――アダムとエヴァの物語によって本来タブー視されているはずの、キリスト教における裸、性。それがなにゆえ、西欧美術においてどんどん制作されていくのか? そこには、人間の壮大な“言い訳”の歴史があった……!?
■ルーカス・クラーナハ(父)
【1】『アダムとエヴァ』
(1526年代、コートールド美術研究所、ロンドン)
アダム「父さんは食べちゃいけないって言ってたけど、いいのかなあ」(と頭ポリポリ)。エヴァ「何言ってんのよ。美味しそうじゃないの。いいからいいから」。なんてやり取りが聞こえてきそうである。
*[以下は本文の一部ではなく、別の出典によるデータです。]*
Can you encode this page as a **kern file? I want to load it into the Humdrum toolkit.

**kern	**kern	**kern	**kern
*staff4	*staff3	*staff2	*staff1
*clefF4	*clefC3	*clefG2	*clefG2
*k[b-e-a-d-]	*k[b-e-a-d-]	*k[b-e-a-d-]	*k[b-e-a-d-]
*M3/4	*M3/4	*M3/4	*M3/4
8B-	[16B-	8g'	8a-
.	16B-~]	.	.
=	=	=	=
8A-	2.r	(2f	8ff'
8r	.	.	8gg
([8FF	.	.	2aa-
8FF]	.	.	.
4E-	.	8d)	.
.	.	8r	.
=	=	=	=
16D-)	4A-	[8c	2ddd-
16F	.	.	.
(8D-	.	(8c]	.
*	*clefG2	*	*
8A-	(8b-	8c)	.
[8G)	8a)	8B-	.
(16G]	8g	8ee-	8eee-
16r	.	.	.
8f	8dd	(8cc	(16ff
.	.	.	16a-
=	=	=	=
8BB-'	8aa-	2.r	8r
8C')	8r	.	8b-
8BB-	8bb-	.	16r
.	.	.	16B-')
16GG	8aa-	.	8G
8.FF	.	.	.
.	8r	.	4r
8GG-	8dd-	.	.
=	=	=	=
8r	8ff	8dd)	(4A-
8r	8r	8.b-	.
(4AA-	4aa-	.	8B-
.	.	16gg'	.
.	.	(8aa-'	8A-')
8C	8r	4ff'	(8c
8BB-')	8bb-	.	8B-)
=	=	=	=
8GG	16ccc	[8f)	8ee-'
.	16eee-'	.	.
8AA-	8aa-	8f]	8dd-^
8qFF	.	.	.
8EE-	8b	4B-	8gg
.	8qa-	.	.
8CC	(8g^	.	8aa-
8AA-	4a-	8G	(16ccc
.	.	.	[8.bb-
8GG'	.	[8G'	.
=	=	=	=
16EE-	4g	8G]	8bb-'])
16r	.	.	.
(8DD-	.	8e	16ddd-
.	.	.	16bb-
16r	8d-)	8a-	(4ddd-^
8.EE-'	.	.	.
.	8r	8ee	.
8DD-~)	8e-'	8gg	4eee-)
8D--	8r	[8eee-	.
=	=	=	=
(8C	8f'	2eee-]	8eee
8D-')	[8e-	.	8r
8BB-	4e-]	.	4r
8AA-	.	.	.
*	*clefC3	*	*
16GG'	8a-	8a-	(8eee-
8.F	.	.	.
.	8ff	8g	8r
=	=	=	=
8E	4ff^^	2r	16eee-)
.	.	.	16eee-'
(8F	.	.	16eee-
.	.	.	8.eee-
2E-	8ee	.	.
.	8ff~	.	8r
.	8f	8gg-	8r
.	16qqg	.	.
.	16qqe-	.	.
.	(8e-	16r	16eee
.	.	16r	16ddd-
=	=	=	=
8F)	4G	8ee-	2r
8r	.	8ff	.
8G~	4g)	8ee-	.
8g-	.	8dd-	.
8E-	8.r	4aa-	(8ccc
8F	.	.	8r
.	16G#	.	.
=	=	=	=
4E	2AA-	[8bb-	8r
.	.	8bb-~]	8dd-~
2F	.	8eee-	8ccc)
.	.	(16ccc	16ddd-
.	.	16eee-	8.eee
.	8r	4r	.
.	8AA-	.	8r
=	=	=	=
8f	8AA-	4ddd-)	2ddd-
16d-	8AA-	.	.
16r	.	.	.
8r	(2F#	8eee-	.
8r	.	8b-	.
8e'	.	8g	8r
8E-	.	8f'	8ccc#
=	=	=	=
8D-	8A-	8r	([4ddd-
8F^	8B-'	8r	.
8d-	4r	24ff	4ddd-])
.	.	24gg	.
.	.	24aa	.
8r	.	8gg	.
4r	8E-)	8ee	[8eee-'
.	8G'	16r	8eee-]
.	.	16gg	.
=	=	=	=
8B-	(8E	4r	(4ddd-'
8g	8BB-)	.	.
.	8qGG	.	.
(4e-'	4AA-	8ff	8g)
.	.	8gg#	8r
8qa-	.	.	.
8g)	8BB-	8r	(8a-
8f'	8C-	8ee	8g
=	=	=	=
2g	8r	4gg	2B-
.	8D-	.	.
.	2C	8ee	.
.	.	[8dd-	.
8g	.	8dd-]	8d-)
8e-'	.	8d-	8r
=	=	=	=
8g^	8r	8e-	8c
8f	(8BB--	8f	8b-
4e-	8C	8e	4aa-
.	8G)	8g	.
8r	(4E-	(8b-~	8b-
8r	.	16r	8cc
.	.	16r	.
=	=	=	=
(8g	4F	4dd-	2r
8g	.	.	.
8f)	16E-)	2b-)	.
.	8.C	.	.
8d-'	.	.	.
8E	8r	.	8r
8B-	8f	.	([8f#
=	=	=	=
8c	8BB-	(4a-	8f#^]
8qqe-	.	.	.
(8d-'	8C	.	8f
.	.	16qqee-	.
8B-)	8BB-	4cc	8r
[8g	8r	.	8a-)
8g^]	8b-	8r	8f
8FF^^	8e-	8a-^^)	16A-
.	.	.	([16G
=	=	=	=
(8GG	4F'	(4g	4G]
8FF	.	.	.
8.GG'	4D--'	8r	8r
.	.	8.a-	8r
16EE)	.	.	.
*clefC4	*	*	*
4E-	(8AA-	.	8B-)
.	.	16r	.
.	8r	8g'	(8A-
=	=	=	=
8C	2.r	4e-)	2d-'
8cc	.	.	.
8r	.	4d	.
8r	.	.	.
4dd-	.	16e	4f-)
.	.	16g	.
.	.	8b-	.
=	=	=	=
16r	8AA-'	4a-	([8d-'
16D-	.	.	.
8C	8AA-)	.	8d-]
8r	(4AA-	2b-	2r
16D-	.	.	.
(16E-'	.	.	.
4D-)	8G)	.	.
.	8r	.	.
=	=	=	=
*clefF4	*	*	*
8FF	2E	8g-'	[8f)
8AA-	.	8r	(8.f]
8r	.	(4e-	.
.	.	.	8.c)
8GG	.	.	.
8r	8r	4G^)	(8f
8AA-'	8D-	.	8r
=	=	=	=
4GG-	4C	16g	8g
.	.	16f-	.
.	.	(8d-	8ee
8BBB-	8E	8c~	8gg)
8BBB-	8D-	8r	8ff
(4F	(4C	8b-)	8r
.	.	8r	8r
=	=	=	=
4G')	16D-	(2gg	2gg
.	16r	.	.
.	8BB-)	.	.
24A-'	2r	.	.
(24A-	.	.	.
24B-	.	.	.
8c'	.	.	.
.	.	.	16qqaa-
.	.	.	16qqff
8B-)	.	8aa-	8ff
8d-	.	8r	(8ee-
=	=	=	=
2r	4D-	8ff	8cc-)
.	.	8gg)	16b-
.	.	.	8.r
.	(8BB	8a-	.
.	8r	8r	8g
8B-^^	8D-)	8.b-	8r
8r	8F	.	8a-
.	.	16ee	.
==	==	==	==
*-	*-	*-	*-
2人の股間は植物や木の葉で隠されているが、どことなく不自然で無理矢理感は否めない。エヴァの誘惑的な眼差しと豊かな金髪が眼を引く。
■fレンブラント・ファン・レイン
【2】『バテシバ』
(1654年、ルーヴル美術館、パリ)
現代人の美意識からすると脂肪過多のようにも思えるが、熟女好みと呼ぶべきか、この時代のオランダではこのようなふくよかな女体が好まれたようだ。彼女の手にあるのはダヴィデからの手紙だろうか。もの憂気な表情に王から想いを寄せられる彼女の心の葛藤がうかがえる。闇に浮かび上がる裸身が眼にしみる。
■ティントレット
【3】『スザンナの水浴』
(1555~56年、ウィーン美術史美術館)
画面の片隅と奥で息をひそめるようにしてスザンナを盗み見る2人の老人。スザンナは老人たちの存在に気付かず無心に鏡を見つめている。覗き見という主題はあくまでも裸婦を描く口実だ。脱ぎ捨てた豪華な衣服や髪飾り、アクセサリー、庭の木々や花々の緻密な描写が彼女の裸体の美しさを引き立てている。